#### Work task
Could you filter the records below and keep only the lines with the word "aplicación"?

[Start of section]

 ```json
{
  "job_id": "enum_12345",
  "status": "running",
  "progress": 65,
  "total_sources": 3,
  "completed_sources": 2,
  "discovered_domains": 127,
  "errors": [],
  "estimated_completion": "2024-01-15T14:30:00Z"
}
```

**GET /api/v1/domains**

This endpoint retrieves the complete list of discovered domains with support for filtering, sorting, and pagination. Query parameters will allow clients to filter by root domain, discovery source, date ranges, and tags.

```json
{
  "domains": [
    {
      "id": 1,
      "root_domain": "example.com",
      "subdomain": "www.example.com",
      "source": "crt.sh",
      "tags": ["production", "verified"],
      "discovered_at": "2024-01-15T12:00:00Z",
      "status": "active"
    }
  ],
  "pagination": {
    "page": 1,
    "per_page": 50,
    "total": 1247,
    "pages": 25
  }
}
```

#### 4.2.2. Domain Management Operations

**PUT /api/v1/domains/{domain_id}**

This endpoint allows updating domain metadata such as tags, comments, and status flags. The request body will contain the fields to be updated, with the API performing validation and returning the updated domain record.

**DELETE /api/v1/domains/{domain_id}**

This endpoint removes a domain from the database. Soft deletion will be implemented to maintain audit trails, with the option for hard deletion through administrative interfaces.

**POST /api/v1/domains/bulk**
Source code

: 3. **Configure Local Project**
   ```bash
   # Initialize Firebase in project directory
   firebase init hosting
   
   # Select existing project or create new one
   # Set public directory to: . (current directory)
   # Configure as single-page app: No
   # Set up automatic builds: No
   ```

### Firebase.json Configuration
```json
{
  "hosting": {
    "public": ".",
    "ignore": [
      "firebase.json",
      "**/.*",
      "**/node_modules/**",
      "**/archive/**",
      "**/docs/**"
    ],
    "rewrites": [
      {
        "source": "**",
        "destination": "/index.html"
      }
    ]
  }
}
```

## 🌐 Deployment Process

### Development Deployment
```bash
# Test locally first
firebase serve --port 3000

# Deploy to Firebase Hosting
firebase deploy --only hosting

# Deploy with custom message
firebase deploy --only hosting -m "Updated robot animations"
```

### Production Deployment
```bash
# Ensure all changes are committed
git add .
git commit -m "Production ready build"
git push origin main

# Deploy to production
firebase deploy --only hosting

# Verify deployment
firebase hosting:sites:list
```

[End of section]
[Start of section]

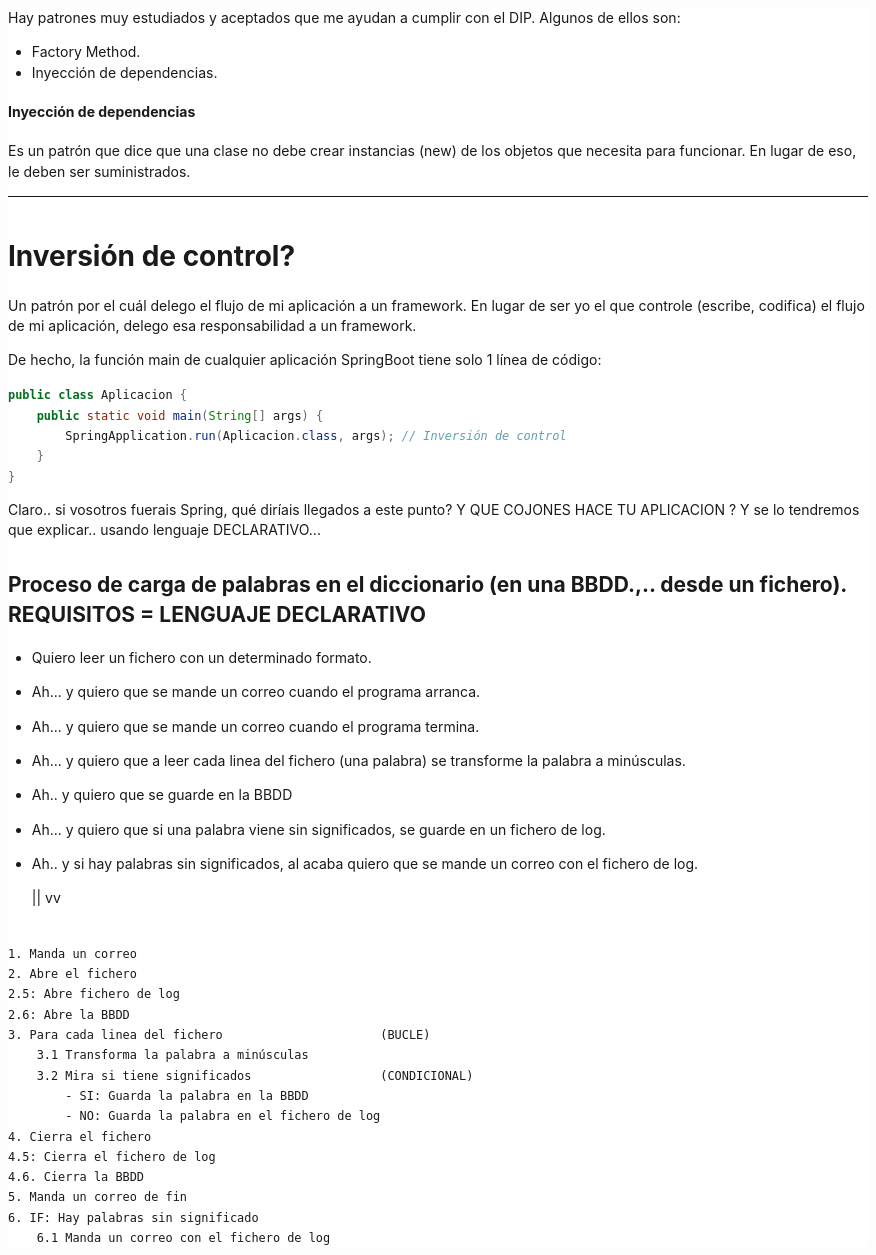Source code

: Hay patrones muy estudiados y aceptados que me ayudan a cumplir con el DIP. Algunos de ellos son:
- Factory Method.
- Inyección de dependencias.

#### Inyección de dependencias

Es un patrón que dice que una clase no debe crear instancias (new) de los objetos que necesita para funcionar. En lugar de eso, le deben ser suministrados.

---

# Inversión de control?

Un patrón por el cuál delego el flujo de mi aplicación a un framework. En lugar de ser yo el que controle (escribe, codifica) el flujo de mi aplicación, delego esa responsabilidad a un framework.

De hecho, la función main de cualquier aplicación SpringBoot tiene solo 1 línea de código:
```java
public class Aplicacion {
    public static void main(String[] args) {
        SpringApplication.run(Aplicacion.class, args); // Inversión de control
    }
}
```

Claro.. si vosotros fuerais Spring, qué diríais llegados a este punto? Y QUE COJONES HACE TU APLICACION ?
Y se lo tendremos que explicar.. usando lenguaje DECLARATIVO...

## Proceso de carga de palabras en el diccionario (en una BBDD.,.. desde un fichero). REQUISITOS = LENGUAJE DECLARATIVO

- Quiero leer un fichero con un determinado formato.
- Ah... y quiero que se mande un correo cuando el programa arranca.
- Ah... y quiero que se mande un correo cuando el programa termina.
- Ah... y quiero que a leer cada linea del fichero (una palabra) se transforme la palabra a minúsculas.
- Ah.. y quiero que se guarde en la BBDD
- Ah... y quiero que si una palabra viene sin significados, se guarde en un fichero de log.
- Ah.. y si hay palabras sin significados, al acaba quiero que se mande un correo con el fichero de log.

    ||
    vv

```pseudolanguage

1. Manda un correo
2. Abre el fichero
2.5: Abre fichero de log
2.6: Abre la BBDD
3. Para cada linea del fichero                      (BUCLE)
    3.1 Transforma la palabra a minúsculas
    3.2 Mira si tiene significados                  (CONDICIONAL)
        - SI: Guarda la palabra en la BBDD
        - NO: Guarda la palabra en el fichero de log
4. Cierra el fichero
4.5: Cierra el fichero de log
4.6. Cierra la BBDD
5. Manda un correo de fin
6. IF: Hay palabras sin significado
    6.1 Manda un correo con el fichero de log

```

[End of section]

#### Exercise output
Un patrón por el cuál delego el flujo de mi aplicación a un framework. En lugar de ser yo el que controle (escribe, codifica) el flujo de mi aplicación, delego esa responsabilidad a un framework.
De hecho, la función main de cualquier aplicación SpringBoot tiene solo 1 línea de código:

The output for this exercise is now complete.